Tuesday 4 December 2018

Dasar Sistem Proteksi – Part I


Foreword
Pada dasarnya, hampir semua jenis failure mode  dapat dikendalikan dengaan tujuan membatasi kerusakan dan juga meningkatkan keandalan sebuah peralatan, baik itu peralaatan mekanik maupun elektrik melalui pengoptimalan desain peralatan. Namun, tentu saja hal ini memiliki keterbatasan dikarenakan gangguan dapat bersifat sangat ekstrim sehingga pengoptimalan sisi desain (untuk sistem elektrik dapat berupa desain sistem isolasi) sulit untuk dilakukan karena secara ekonomis menjadi sangat tidak layak. Solusi praktis dalam mengatasi keterbatasan sisi desain dalam mengatasi segala jenis kemungkinan kondisi gangguan adalah implementasi sistem proteksi; suatu sistem yang berfungsi untuk mendeteksi gangguan dan melakukan aksi.

Tipe Dasar Sistem Proteksi
Berdasarkan aksinya, terdapat dua tipe dasar sistem proteksi yaitu:
1. Reactionary Device
Tipe pertama berfungsi untuk mendeteksi gangguan spesifik di dalam suatu sistem dan melakukan aksi untuk menghilangkan gangguan tersebut. Hal ini berguna untuk menghindari kerusakan yang lebih luas dan parah. Dengan demikian, metode yang sering diaplikasikan adalah mengisolasi sub-sistem yang terganggu sehingga sub-sistem yang masih sehat dapat bekerja sebagaimana mestinya. Kinerjanya secara sederhana ditunjukkan dalam gambar 1.
Gambar 1. Diagram Kerja Reactionary Device

Suatu sistem dikatakan dalam kondisi normal (normal state) apabila setiap peralatan bekerja dalam batasan desain operasinya. Jika terjadi suatu gangguan (misalkan short circuit), maka sistem dikatakan berada dalam kondisi tidak normal (abnormal state). Abnormal state mengindikasikan efek yang lebih buruk apabila gangguan yang terjadi tidak segera diatasi.

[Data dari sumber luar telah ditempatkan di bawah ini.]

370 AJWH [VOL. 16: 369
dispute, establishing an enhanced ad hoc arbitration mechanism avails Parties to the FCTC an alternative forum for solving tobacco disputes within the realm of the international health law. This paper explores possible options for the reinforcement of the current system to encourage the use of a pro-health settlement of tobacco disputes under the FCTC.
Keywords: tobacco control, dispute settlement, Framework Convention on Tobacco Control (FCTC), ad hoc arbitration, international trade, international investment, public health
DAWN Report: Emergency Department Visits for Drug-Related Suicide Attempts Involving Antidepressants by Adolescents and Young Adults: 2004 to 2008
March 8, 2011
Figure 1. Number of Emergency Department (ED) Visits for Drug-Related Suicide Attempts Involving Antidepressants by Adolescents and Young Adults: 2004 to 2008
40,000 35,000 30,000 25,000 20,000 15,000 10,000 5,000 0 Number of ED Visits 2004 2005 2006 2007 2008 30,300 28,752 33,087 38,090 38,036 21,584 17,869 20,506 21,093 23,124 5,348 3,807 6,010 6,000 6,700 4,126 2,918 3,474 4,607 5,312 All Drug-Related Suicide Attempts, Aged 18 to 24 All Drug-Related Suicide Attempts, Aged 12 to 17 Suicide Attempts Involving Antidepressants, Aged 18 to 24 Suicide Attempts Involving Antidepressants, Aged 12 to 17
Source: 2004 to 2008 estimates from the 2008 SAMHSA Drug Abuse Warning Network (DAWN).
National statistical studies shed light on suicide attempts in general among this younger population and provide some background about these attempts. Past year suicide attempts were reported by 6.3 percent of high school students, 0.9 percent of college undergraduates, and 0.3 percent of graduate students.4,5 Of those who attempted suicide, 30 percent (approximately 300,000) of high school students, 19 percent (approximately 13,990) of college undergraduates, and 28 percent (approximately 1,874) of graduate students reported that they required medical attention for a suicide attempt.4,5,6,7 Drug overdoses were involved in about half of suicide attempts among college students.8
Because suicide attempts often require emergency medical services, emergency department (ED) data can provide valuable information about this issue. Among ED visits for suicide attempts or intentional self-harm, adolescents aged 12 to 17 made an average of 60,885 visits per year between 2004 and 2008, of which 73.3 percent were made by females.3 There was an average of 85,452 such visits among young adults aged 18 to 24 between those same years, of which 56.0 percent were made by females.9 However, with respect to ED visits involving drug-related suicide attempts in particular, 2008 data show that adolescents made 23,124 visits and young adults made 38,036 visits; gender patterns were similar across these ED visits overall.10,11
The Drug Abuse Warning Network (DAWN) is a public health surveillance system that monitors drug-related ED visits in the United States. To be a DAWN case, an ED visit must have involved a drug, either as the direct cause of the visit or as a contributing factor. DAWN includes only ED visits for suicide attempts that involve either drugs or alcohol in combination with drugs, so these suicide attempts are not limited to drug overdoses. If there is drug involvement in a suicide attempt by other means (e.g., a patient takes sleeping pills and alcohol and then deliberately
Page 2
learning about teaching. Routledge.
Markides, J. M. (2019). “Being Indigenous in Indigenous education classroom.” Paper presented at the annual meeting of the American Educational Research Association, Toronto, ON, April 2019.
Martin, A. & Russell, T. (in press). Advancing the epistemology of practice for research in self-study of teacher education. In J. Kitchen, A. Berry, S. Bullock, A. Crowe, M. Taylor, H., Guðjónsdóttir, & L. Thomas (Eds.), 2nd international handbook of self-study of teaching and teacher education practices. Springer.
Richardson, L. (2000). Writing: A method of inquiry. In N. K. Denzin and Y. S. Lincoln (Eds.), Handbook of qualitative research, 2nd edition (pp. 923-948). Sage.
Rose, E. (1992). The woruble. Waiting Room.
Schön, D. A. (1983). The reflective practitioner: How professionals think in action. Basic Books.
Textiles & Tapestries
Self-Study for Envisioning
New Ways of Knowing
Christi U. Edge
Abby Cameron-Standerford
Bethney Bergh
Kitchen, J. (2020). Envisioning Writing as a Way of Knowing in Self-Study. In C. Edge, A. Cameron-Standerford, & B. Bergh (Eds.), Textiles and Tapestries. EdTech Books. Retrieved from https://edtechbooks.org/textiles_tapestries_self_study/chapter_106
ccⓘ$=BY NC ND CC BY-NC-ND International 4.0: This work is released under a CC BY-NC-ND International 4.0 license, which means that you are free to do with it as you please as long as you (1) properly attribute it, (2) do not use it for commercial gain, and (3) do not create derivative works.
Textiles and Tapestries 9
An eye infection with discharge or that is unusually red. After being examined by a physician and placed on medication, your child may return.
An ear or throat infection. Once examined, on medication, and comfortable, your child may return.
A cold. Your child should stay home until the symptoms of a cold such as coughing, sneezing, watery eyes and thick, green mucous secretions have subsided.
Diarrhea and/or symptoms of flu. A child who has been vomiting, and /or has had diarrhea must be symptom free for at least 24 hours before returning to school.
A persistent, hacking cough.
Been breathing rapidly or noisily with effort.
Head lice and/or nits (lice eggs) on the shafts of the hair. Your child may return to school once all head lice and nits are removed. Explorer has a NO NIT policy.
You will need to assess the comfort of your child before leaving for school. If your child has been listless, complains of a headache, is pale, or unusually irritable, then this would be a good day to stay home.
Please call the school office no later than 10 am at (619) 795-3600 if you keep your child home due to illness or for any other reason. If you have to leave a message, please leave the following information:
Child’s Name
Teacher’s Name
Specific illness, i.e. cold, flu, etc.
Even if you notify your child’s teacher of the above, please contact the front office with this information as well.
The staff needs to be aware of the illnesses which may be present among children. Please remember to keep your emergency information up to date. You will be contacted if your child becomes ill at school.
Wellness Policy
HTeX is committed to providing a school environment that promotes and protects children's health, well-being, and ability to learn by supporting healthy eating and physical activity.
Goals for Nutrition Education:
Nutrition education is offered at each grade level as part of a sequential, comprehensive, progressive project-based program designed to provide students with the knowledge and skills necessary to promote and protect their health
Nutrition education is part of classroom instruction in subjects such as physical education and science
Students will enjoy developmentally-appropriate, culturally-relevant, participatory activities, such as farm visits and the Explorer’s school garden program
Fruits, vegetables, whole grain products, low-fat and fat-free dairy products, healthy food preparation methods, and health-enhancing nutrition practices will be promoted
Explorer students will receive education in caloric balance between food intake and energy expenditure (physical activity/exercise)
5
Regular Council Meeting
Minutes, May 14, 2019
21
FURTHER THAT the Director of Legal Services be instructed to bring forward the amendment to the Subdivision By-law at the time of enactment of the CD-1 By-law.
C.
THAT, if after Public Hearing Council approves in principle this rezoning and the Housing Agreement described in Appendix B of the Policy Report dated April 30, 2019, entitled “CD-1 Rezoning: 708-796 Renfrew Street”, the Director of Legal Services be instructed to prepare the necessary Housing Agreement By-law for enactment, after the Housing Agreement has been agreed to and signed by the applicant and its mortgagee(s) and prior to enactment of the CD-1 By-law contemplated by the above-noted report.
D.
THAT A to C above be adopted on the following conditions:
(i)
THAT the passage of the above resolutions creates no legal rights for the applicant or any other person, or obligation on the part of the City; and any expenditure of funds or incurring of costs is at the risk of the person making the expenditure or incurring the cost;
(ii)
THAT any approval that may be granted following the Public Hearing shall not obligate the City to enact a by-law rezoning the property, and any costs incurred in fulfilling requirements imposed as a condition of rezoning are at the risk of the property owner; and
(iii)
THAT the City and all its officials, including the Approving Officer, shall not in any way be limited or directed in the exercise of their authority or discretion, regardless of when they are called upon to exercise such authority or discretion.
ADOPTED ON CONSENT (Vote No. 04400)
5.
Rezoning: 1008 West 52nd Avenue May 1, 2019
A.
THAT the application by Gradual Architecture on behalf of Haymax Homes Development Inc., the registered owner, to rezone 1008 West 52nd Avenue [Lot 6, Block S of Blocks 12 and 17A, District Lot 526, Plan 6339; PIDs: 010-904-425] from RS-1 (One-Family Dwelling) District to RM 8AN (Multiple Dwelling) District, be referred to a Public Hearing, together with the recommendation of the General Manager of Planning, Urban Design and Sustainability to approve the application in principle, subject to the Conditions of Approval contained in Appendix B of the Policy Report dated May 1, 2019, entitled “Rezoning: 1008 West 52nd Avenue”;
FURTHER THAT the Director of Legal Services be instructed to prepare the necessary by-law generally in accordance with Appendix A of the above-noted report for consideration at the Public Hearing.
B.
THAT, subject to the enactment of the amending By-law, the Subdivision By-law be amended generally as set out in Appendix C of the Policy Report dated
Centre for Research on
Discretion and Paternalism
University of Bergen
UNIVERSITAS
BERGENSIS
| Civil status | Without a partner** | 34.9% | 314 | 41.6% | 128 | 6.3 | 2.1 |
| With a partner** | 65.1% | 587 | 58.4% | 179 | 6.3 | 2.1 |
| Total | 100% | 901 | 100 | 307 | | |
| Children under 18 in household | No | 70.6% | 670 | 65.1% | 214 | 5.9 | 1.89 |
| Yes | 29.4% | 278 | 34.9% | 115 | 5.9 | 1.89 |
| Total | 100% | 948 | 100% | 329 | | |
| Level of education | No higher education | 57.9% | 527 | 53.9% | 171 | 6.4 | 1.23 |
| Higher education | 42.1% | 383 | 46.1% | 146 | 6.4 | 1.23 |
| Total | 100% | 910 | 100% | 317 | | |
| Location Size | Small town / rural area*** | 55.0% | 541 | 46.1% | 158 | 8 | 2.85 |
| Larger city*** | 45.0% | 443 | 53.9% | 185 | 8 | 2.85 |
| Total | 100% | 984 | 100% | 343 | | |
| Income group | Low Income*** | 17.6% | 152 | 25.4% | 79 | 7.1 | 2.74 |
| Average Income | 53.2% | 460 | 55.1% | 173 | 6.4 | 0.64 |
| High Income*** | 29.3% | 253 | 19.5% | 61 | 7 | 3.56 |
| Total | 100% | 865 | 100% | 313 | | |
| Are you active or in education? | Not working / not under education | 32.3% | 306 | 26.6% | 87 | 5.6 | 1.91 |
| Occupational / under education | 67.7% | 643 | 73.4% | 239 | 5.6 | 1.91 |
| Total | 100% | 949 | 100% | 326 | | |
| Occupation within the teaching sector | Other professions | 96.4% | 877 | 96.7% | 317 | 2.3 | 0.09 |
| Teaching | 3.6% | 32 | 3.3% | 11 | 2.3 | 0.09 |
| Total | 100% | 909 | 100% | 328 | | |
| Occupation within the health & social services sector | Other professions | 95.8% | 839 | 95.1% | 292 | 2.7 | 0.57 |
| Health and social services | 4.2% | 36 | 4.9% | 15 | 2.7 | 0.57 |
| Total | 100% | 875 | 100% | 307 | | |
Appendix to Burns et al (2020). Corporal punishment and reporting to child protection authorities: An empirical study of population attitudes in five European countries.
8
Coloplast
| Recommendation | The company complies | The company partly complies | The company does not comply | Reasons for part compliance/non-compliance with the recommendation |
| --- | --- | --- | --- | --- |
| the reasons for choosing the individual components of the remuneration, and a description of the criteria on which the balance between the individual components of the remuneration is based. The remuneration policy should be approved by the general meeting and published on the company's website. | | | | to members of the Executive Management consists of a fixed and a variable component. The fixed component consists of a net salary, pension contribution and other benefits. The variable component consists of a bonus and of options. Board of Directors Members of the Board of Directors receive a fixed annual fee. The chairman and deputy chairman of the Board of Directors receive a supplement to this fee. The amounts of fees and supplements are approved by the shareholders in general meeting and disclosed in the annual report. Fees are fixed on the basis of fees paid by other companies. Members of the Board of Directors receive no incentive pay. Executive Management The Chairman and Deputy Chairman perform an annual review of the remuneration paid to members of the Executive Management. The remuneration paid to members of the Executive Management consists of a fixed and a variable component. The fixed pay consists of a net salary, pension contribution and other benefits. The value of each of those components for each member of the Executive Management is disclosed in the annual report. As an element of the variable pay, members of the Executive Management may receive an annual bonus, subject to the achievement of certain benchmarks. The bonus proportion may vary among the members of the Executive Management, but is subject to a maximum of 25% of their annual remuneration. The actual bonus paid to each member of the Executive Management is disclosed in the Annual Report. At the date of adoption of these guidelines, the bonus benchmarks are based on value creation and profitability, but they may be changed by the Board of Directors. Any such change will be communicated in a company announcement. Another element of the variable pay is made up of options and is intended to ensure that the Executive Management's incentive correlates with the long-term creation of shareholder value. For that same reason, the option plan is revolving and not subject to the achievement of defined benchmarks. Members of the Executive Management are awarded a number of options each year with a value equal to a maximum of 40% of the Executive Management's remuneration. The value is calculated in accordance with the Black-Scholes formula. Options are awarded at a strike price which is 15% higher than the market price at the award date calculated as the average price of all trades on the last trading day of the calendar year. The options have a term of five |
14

Dalam kenyataannya, abnormal state dapat berupa kondisi transien yang akan hilang dengan sendirinya; namun jika abnormal state bersifat non-transien, maka harus dilakukan suatu langkah aksi (action state), melepas sub-sistem yang terganggu dari sistem utama.

Setelah sub-sistem yang terganggu dipisahkan, maka masuk ke dalam kondisi outage state. Dikarenkan kondisi tersebut bukanlah kondisi ideal, maka harus dilakukan manuver seperti melakukan inspeksi terhadap sistem yang terganggu, intervensi dari sub-sistem lain atau beberapa langkah lanjutan. Kondisi ini disebut sebagai restortive state yang berfungsi mengembalikan kondisi sistem seperti semula, yaitu kondisi normal state.

2.  Safeguard Device
Tipe kedua berfungsi untuk mendeteksi gangguan di dalam suatu sistem dan melakukan aksi untuk mengubah kondisi tersebut ke kondisi baru yang lebih aman. Apabila aksi yang dilakukan tidak memberikan hasil sesuai dengan yang diharapkan, maka safeguard device yang lain bertugas untuk mematikan peralatan agar tidak terjadi kerusakan yang lebih parah. Namun hal tersebut harus didesain secara tepat, karena di satu sisi keamanan suatu peralatan harus benar-benar dijaga sedangkan keandalan peralatan juga tidak boleh diabaikan.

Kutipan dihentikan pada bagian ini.